:: Exercise text ::
-------

So these challenges are across the geography, across the globe because sea freight rates have gone up for Middle East, for Europe, for the U.S.A. for every market, these have gone up. So in some of the markets, it has impacted our competence -- price competitiveness. And in some of the markets, it has not impacted to that extent. So -- but freight rates were high across the globe.
Okay, sir. And sir, also the previous participant asked about the fourth quarter incentive, which has bumped up our EBITDA in the fourth quarter. The question is for a decent Y-o-Y growth, sir, 9 months, we have seen a good growth. But for a decent Y-o-Y growth, sir, fourth quarter profitability, higher profitability will be a challenge for us. So any thoughts on annual profitability given that the fourth quarter incentives are not repeating?
Arihant?
Yes, yes. So if you see the numbers which have been already announced, we are constantly giving a guidance of INR 15-plus of EBITDA and close to 185,000 tonnes of volume. So you can calculate yourself, but this is the guidance we have been giving in all the earlier quarters.
How much EBITDA, sir? How much, sir? Sir, I missed the number. How much per capita, per kg?

-------

:: Saved entries ::
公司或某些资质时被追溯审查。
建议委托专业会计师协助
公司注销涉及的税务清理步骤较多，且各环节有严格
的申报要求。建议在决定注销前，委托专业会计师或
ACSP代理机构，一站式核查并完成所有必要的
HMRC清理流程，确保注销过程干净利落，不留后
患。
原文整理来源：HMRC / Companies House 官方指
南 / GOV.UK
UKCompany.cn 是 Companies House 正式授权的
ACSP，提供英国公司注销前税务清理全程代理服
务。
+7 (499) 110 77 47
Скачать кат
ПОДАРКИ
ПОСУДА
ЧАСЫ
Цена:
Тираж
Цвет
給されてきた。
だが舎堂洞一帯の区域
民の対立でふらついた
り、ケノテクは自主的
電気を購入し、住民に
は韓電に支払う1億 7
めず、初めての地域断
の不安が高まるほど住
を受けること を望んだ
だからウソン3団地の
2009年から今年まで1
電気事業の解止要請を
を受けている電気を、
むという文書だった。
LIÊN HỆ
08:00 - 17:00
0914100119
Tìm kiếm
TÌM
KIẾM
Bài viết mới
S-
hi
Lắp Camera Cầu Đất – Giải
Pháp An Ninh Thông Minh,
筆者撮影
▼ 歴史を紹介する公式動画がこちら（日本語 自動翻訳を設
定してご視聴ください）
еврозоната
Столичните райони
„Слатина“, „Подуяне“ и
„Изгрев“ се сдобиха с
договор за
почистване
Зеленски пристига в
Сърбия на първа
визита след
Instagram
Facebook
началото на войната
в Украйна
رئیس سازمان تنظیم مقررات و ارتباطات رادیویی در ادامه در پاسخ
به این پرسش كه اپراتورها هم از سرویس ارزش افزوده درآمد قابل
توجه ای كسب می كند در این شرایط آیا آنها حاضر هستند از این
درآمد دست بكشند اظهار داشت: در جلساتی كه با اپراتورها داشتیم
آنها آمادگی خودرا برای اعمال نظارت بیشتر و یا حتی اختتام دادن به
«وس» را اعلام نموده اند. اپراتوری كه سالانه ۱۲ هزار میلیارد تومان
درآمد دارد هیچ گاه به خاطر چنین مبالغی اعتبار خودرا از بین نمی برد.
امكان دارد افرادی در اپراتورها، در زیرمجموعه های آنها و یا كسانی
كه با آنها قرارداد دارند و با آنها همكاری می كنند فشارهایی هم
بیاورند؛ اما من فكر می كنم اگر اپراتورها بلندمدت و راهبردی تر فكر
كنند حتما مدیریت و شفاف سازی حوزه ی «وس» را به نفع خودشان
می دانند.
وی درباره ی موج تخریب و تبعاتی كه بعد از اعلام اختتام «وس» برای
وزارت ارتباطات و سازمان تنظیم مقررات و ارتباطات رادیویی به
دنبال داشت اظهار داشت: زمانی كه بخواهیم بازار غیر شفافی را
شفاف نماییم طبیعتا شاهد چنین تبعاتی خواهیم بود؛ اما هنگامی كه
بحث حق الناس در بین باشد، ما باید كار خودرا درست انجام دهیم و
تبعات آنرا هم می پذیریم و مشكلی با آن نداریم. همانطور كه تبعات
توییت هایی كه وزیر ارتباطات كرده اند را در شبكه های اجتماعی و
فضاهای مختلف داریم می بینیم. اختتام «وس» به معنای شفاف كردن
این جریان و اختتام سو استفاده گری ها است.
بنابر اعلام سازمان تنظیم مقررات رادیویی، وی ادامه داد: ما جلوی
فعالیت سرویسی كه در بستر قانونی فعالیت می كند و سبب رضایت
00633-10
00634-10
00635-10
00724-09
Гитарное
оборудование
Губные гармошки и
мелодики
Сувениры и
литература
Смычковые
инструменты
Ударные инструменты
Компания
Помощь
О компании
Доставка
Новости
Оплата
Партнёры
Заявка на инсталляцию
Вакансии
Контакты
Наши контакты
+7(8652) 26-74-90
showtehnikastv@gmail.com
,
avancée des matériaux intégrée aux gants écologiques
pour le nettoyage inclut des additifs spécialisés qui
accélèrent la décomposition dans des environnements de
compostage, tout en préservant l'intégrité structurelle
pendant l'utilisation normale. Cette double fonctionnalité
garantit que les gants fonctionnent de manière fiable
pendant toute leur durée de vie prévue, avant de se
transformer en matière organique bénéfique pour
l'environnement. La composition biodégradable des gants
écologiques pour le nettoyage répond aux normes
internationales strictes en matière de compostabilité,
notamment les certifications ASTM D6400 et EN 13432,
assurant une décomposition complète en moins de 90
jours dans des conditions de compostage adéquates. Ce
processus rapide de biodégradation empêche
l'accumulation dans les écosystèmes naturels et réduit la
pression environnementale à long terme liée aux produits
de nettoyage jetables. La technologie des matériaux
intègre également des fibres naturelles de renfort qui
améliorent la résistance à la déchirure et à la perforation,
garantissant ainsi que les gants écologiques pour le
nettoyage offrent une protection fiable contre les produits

-------

:: Directive 1 ::
Rewrite the call transcript starting at "So these challenges" and ending at "are not repeating?", changing "Middle East" to "Africa".
:: Directive 2 ::
In the call transcript, what volume guidance has consistently been given?
These items have no connection to the call transcript.

:: Task answer 1 ::
So these challenges are across the geography, across the globe because sea freight rates have gone up for Africa, for Europe, for the U.S.A. for every market, these have gone up. So in some of the markets, it has impacted our competence -- price competitiveness. And in some of the markets, it has not impacted to that extent. So -- but freight rates were high across the globe.
Okay, sir. And sir, also the previous participant asked about the fourth quarter incentive, which has bumped up our EBITDA in the fourth quarter. The question is for a decent Y-o-Y growth, sir, 9 months, we have seen a good growth. But for a decent Y-o-Y growth, sir, fourth quarter profitability, higher profitability will be a challenge for us. So any thoughts on annual profitability given that the fourth quarter incentives are not repeating?

:: Task answer 2 ::
Close to 185,000 tonnes.